Freedom to Learn
December 1, 2017 | By Tim Pratt
At a small private school in the Hudson Valley of New York, students guide their own education.
Some spend their days creating music or art. Others occupy their time reading, playing or socializing. Older students often study whatever subjects interest them.
At Hudson Valley Sudbury School, students learn their own way.
For more than four years, St. John’s College alumnus Matthew Gioia (EC09) has been helping the school fulfill its mission.
Gioia is admissions director at the K-12 school in Kingston, New York, approximately 100 miles north of New York City. It is one of more than 60 independently operated Sudbury schools around the world.
“The school is really based on the premise that human beings, including kids, are really OK,” Gioia says. “I like to say the school is boldly and uncompromisingly pro-human. Whereas I see a lot of the forms of traditional schooling as subjugating students, our students are free. Our school provides them with a place to practice being responsible for themselves and honing and developing their own unique capabilities.”
Gioia’s interest in non-traditional education began years ago. Originally from Brookline, Massachusetts, he studied Buddhism during his undergraduate years at Naropa University in Boulder, Colorado, and eventually made his way to St. John’s in Santa Fe. The experience at St. John’s helped him further explore his interest in Eastern culture, as well as hone his reading, writing, thinking and speaking skills.
After Gioia graduated, he stayed in Santa Fe for a year and substitute taught in the public school system. He then joined the Mississippi Teachers Corps and moved to the Deep South. The experience changed his view of traditional education.
“I began to figure out there were deeper problems and issues I had with school,” Gioia says. “It had to do with the paradigm the whole thing was based on: authority and instruction.”
Gioia began to look around for schools where that wasn’t the case. He soon discovered Hudson Valley Sudbury School, where students create their own curriculum and guide their own learning.
“I decided I wanted to be in a place like this,” he says.
Established in 2002, Hudson Valley Sudbury School serves about 80 students. While art, music, theater, photography and other creative activities abound, students also study traditional subjects.
Staff members have no formal teaching duties in their job descriptions, Gioia says, but all do some sort of instructing. They also help students with activities and projects, and act as liaisons to find people to lead instruction on other subjects when necessary. In addition, they provide examples of how to be a model and effective adult, Gioia says.
The school is run democratically.

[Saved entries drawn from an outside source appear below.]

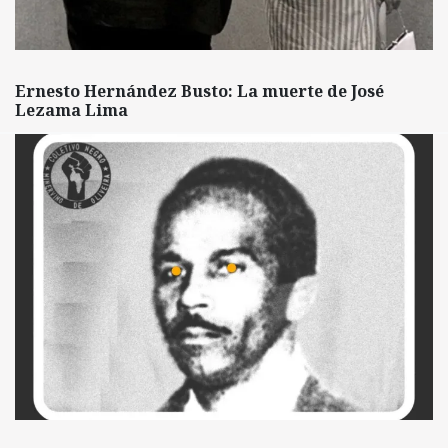
Ernesto Hernández Busto: La muerte de José
Lezama Lima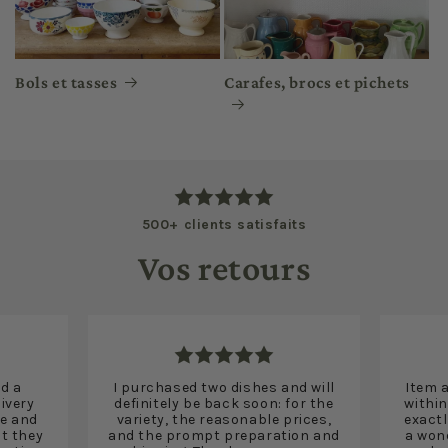
Bols et tasses
Carafes, brocs et pichets
500+ clients satisfaits
Vos retours
nd a
I purchased two dishes and will
Item 
ivery
definitely be back soon: for the
within
e and
variety, the reasonable prices,
exactl
ut they
and the prompt preparation and
a won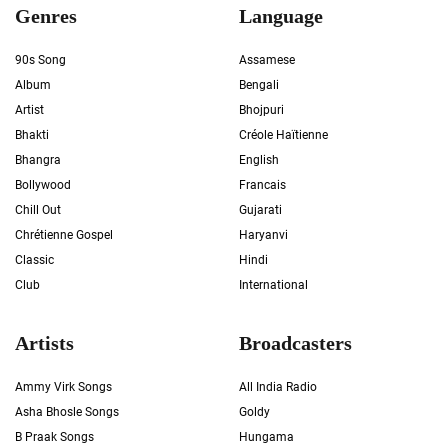
Genres
Language
90s Song
Assamese
Album
Bengali
Artist
Bhojpuri
Bhakti
Créole Haïtienne
Bhangra
English
Bollywood
Francais
Chill Out
Gujarati
Chrétienne Gospel
Haryanvi
Classic
Hindi
Club
International
Artists
Broadcasters
Ammy Virk Songs
All India Radio
Asha Bhosle Songs
Goldy
B Praak Songs
Hungama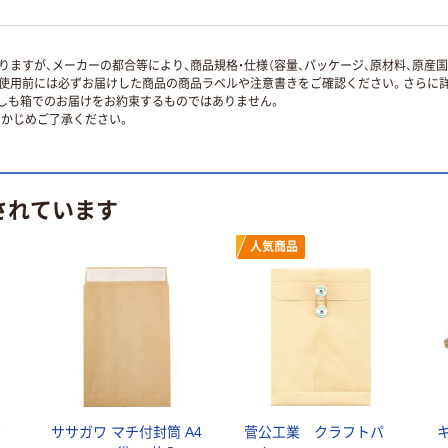
ますが、メーカーの都合等により、商品規格・仕様（容量、パッケージ、原材料、原産
使用前には必ずお届けした商品の商品ラベルや注意書きをご確認ください。さらに詳
ずしも箱でのお届けをお約束するものではありません。
かじめご了承ください。
されています
人気商品
筒
ササガワ マチ付封筒 A4
菅公工業 クラフトパ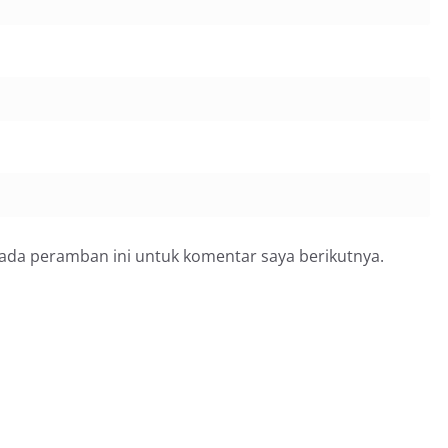
pada peramban ini untuk komentar saya berikutnya.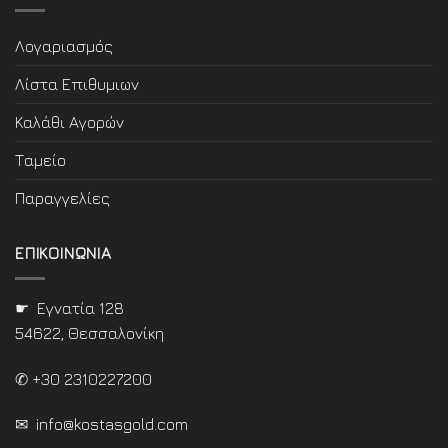
Λογαριασμός
Λίστα Επιθυμιων
Καλάθι Αγορών
Ταμείο
Παραγγελίες
ΕΠΙΚΟΙΝΩΝΙΑ
☛ Εγνατία 128
54622, Θεσσαλονίκη
✆ +30 2310227200
✉
info@kostasgold.com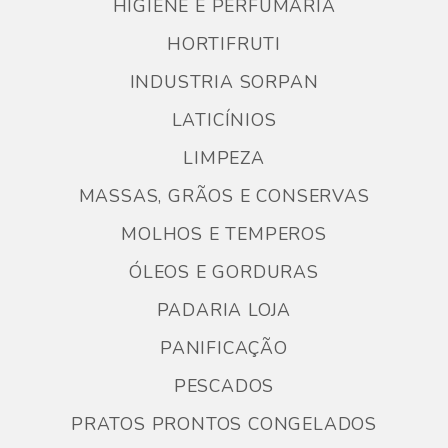
HIGIENE E PERFUMARIA
HORTIFRUTI
INDUSTRIA SORPAN
LATICÍNIOS
LIMPEZA
MASSAS, GRÃOS E CONSERVAS
MOLHOS E TEMPEROS
ÓLEOS E GORDURAS
PADARIA LOJA
PANIFICAÇÃO
PESCADOS
PRATOS PRONTOS CONGELADOS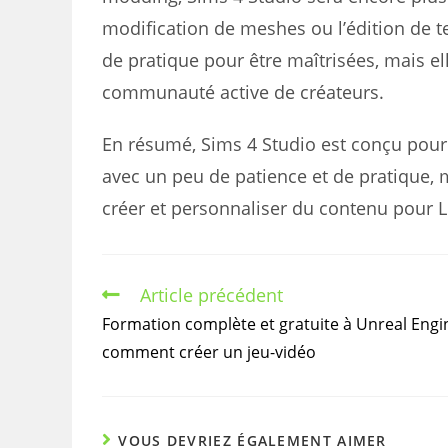
modification de meshes ou l’édition de t
de pratique pour être maîtrisées, mais 
communauté active de créateurs.
En résumé, Sims 4 Studio est conçu pour ê
avec un peu de patience et de pratique
créer et personnaliser du contenu pour L
Article précédent
Read
more
Formation complète et gratuite à Unreal Engin
articles
comment créer un jeu-vidéo
VOUS DEVRIEZ ÉGALEMENT AIMER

In the legal framework of the school, Gioia and other staff members are on equal footing with any student. Students and staff vote together on everything from the school calendar and budget to the hiring and firing of personnel. The format is similar to a traditional New England town hall meeting.
“It serves the school and it also serves the students to be able to participate in those kinds of decisions, and to have their own rights safeguarded by themselves,” Gioia says.
A recent promotional video, written by and featuring students at the school, shows children of all ages talking about how they have no classrooms, tests, homework or principal; they mention the school’s democratic process; they play outside, make music, dance and cook; but there’s also plenty of reading, writing and discussion.
As admissions director, Gioia is helping spread the word about the school.
“We do not merely prepare our students to make a living,” he says. “We prepare them to make a life, and a rich one at that, in the emerging Creative Age.”